I have savings built up, but for some reason God kept telling me not to touch it. So I left it there, and kept my eyes peeled for ways to not spend money, while God kept spending it! At church a women spoke about missions and God told me to give x amount of dollars specifically for her missions trip. I could of happily took out my bank register and showed Him that I didn't have the money, and reminded Him that HE was the one that told me not to touch my savings. But instead I wrote the check He'd told me to write and made do with simply shaking my head at the strangeness of the God I serve.
Then the next week, as I wrote out my tithes check, I ended up voiding the check and writing the new higher amount God told me to give. Again, shaking my head at God telling Him He was just nuts, but ok.
I prayed about the finances, wondering why He wouldn't let me move savings money over to checking account money. And I watched my bank account as I was certain overdraft fees would begin rolling in.
My bank register where I write down all expenditures seemed to constantly show a negative balance. Yet, my bank never showed a negative balance and never charged me for not having enough funds in the bank. I'm still in awe over that one.
I finally got to the point where I knew all my bills would be paid (I considered that, alone, to be a miracle without my savings being used). When just a few days ago someone came up to me and handed me money. It's one of those things that seems to happen to other people, and you never imagine it happening to you. They said they didn't know anything about my finances but God had told them to give me money.
I found myself thinking -maybe I'm just too pessimistic- that something was about to go wrong since my bills were already going to be paid... why would God suddenly be giving me money? What's about to happen that He's already providing the money for?
And then this morning on my way to work my car had a blow out. Shawna and I survived the exciting and wobbly ride, my brother was called in to put the spare on (I realize now, I own all the equipment to do the job myself - except for a jack... that's kind of important!) and I purchased a new tire with the money I'd been given earlier this week.
Can I just tell you God is good?
Last Sunday in church we were singing the song "Give Thanks" and the song says to let the weak say they are strong and the poor say they are rich. And as we sang that song something important came to me. I'm rich. Through God I'm rich.
I looked up the definition of "rich" and sure enough the first definition doesn't look like me:
1: having abundant possessions and especially material wealth
But the second definition caught my eye:
2 a: having high value or quality b: well supplied or endowed
It's not that I have a lot of money in the bank, but I have the money for every single necessity that comes along. I am well supplied. When I have no money, God provides enough to get me through. I will never not have enough money. (Keeping in mind, these rules don't apply if I go out and act financially irresponsible!)
I'm not rich for my own pleasures. But I am rich enough to do what I truly want to do. Which is: whatever He wants me to do. God's never failed to bless me with the niceties of life though. I've got enough. And I'm rich enough to tackle anything.
It's not about having big stuff. It's about doing big things.
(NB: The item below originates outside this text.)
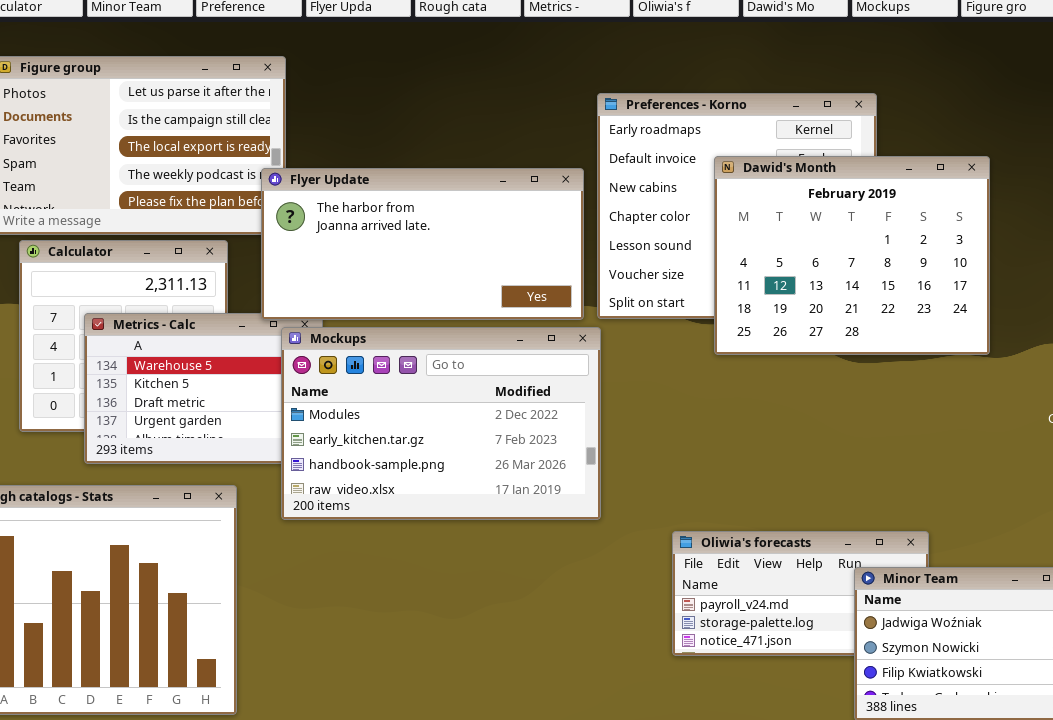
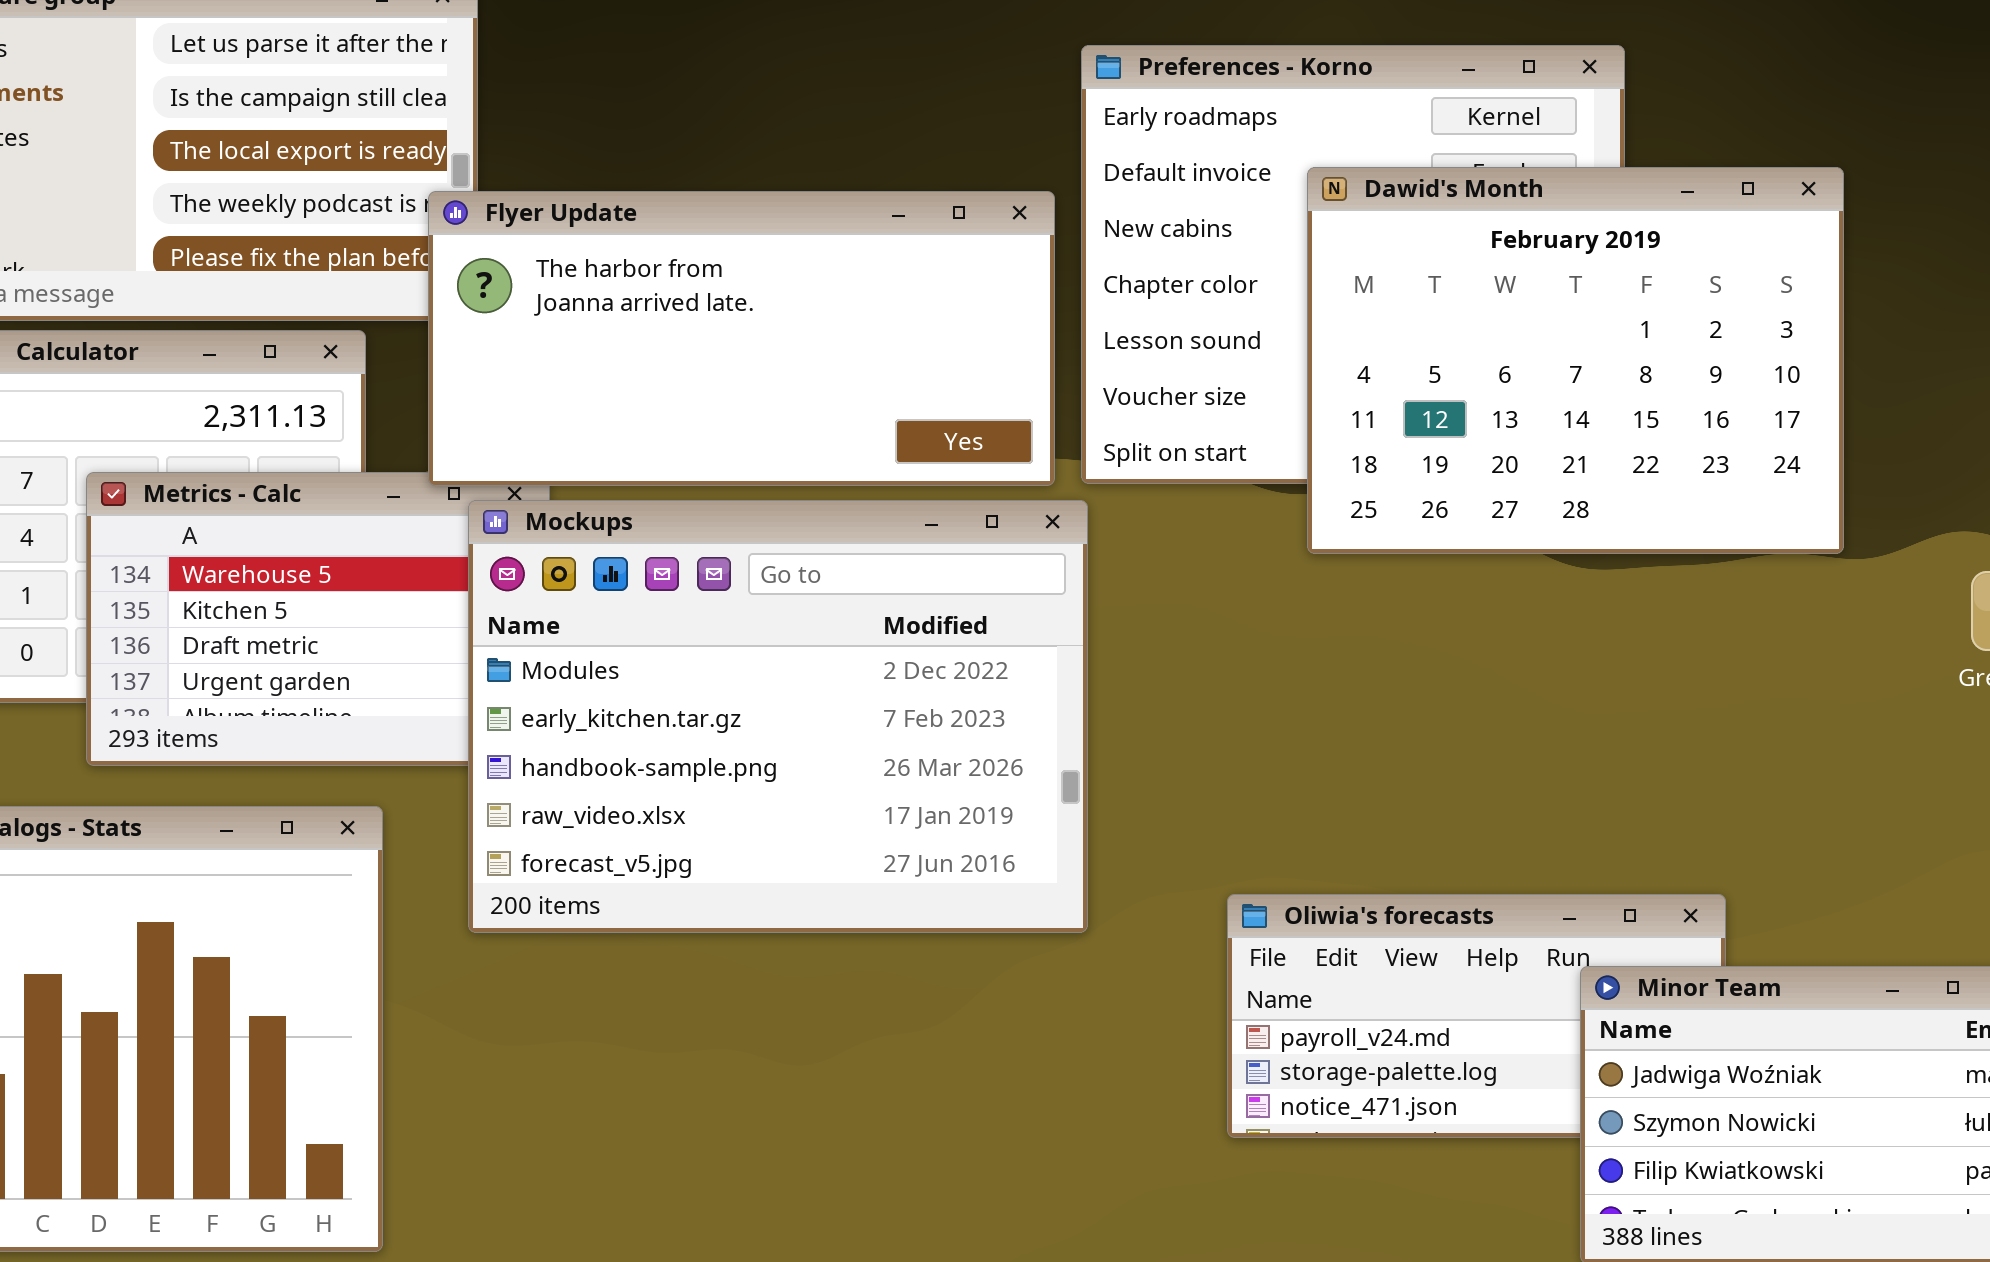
Mockups: [281,327,601,520] -> [468,500,1088,933], resized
And when there are no big things around to do, it's about doing little things with all the delight and fervor as I would do the big things. Little things add up to big things. If you don't believe me, just ask my bank.
Update: My car still seemed to have issues so, upon checking, I discovered yet another tire that had a large lump going all the way around the tire. I had to replace that one as well and so totalling the new tires against the money God provided ealier in the week the difference between the two was $3.93. God knews exactly how much it was going to cost. If I had bought both tires at the same time He would have been $4.00 over. He just couldn't get any more perfect.